### Your assignment
Go through the entries below and print, exactly, the lines starting at the one with "Anna, Ah, B3)" and ending at the one with "二合：二转且vip等级小于6，离线大于七天，", keeping both ends and no others.
⟨
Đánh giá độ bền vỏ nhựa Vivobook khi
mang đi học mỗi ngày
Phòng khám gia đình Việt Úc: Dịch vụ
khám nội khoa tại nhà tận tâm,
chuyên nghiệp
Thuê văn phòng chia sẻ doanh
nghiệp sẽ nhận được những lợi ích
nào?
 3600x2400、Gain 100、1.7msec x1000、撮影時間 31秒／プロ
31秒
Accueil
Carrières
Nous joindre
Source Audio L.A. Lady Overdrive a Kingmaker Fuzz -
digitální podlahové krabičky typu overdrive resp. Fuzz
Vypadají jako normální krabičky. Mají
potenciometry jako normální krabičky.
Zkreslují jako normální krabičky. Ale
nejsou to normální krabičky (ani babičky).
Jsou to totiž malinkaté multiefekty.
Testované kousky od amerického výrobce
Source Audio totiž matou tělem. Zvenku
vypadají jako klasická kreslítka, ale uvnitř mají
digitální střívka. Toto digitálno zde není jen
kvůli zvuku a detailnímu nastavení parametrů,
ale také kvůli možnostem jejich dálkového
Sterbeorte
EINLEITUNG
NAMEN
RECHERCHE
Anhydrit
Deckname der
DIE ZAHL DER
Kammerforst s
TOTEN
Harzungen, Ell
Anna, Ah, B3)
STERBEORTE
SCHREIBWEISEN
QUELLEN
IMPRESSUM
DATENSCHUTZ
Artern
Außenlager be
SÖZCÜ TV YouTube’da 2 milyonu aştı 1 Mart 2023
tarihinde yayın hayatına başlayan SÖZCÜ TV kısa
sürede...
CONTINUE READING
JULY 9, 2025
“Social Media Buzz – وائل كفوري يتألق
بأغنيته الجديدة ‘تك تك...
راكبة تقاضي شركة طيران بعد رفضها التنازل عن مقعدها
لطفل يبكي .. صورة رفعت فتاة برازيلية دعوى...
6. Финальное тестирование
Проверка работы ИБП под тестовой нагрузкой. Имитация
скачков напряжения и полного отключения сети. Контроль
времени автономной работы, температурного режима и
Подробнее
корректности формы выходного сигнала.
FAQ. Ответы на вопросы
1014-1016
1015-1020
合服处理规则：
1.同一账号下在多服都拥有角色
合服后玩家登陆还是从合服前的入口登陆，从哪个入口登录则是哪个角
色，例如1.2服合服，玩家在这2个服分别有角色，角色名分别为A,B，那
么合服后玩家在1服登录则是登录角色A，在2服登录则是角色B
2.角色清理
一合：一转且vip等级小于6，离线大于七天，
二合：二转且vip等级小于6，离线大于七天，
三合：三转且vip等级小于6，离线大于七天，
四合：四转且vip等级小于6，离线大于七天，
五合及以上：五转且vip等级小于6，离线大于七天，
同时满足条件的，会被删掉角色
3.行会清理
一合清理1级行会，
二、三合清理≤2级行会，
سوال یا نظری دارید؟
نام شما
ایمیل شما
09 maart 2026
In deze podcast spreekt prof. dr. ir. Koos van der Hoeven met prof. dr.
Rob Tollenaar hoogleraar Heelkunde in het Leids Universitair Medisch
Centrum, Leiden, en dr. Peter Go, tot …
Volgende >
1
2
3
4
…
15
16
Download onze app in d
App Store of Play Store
⟩
### Problem solution
Anna, Ah, B3)
STERBEORTE
SCHREIBWEISEN
QUELLEN
IMPRESSUM
DATENSCHUTZ
Artern
Außenlager be
SÖZCÜ TV YouTube’da 2 milyonu aştı 1 Mart 2023
tarihinde yayın hayatına başlayan SÖZCÜ TV kısa
sürede...
CONTINUE READING
JULY 9, 2025
“Social Media Buzz – وائل كفوري يتألق
بأغنيته الجديدة ‘تك تك...
راكبة تقاضي شركة طيران بعد رفضها التنازل عن مقعدها
لطفل يبكي .. صورة رفعت فتاة برازيلية دعوى...
6. Финальное тестирование
Проверка работы ИБП под тестовой нагрузкой. Имитация
скачков напряжения и полного отключения сети. Контроль
времени автономной работы, температурного режима и
Подробнее
корректности формы выходного сигнала.
FAQ. Ответы на вопросы
1014-1016
1015-1020
合服处理规则：
1.同一账号下在多服都拥有角色
合服后玩家登陆还是从合服前的入口登陆，从哪个入口登录则是哪个角
色，例如1.2服合服，玩家在这2个服分别有角色，角色名分别为A,B，那
么合服后玩家在1服登录则是登录角色A，在2服登录则是角色B
2.角色清理
一合：一转且vip等级小于6，离线大于七天，
二合：二转且vip等级小于6，离线大于七天，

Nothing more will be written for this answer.